President of J&K Water Sports Association
- In office 2015–2021

Personal details
- Born: Firdous Ahmed Tak 1977 (age 48–49) Kishtwar, Jammu and Kashmir, India
- Party: Jammu and Kashmir Peoples Democratic Party

= Firdous Tak =

Indian politician

Firdous Ahmed Tak (born 1977) is an Indian lawyer, journalist, author, and politician from the Kishtwar district of Jammu and Kashmir and member of People's Democratic Party.
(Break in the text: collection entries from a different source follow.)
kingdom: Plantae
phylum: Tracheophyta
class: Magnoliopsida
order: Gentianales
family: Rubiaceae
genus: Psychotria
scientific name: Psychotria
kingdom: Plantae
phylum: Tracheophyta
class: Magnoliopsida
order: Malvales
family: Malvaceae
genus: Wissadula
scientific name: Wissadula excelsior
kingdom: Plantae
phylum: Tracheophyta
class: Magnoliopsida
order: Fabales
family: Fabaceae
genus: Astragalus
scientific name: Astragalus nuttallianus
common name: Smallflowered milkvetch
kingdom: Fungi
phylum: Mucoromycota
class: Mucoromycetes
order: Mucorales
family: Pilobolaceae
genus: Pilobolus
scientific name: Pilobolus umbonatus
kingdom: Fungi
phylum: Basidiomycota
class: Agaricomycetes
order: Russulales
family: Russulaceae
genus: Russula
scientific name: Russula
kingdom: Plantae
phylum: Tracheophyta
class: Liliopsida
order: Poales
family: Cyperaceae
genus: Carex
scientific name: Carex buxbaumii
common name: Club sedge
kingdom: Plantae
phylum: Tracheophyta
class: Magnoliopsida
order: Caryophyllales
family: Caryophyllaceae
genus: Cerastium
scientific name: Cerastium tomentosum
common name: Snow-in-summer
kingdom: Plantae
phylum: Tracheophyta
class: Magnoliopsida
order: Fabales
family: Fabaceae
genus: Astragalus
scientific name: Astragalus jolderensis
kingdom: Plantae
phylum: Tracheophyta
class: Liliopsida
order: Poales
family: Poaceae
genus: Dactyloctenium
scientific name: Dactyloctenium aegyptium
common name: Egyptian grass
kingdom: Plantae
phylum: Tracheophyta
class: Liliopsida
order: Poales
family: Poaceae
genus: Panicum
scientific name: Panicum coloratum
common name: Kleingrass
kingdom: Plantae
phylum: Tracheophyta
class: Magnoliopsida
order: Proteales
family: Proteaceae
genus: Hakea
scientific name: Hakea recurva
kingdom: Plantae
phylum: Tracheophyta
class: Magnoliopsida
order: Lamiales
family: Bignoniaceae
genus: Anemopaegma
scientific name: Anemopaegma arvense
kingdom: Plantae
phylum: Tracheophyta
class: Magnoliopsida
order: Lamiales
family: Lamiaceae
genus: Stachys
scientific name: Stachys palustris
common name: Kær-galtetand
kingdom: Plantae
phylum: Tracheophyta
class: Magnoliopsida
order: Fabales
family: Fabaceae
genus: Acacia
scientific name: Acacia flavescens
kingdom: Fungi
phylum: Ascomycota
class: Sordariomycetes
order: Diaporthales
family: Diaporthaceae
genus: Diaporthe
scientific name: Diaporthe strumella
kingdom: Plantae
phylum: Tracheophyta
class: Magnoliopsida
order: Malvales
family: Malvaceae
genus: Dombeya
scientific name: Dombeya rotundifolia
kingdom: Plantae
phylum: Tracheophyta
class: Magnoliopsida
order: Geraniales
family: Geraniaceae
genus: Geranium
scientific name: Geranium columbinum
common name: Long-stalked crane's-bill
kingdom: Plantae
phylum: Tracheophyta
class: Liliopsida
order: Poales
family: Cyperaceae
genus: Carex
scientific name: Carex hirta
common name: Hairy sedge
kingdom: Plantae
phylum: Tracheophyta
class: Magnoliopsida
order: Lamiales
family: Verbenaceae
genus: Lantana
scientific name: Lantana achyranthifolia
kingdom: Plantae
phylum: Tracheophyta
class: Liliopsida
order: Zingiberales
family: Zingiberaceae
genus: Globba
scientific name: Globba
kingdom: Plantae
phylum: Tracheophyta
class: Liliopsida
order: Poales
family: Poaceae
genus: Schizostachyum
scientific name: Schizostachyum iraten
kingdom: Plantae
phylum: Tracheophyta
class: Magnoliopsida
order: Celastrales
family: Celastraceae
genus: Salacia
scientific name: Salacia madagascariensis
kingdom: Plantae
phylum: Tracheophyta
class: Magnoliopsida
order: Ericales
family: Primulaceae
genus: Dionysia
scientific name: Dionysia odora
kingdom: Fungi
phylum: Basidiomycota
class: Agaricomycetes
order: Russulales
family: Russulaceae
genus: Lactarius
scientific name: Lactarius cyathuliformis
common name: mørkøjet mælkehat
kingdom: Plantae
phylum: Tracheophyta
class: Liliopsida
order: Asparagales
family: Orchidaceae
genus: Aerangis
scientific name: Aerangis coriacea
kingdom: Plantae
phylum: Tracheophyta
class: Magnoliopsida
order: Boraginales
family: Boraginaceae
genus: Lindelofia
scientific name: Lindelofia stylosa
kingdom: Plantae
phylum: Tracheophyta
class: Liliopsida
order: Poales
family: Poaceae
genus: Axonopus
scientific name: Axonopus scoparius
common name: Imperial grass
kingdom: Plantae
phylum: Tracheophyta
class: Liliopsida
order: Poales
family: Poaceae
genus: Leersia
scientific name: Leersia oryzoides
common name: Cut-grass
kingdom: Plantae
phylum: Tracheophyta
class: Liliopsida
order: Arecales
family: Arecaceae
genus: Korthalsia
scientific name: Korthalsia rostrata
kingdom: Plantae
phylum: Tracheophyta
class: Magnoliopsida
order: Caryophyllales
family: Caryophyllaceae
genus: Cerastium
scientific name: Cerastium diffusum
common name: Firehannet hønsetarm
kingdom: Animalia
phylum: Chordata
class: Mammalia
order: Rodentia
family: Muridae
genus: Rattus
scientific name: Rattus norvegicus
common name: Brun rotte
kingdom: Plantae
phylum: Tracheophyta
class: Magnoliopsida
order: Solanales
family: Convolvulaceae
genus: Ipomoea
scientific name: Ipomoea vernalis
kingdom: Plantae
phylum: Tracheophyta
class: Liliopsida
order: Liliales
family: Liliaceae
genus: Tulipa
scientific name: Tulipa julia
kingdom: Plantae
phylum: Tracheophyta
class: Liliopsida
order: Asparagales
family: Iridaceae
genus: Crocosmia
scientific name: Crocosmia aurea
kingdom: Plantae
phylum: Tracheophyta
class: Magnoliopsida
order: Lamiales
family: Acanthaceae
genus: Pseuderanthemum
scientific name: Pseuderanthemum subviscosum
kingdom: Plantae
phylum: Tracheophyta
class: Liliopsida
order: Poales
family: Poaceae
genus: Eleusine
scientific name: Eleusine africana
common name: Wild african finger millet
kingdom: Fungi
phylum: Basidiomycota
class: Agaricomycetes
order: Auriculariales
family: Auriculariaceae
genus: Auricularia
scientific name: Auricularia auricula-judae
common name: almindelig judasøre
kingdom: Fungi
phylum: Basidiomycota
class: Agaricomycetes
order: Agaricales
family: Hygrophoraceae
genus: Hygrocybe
He was elected as member of legislative council from 2015 to 2019. He remained president of Jammu and Kashmir Water Sports Association from 2015 to 2021. He also served as J&K Waqf Board member from 2015 to 2019.

==Career==
Firdous Tak has worked as a journalist with Los Angeles Times and as of 2022, he is the resident editor of Greater Kashmir. He is also a columnist at Indian Express.

On 3 March 2015, Tak was elected as Member of Legislative Council during PDP-BJP alliance. He was also appointed president of J&K Water Sports Association in the same year.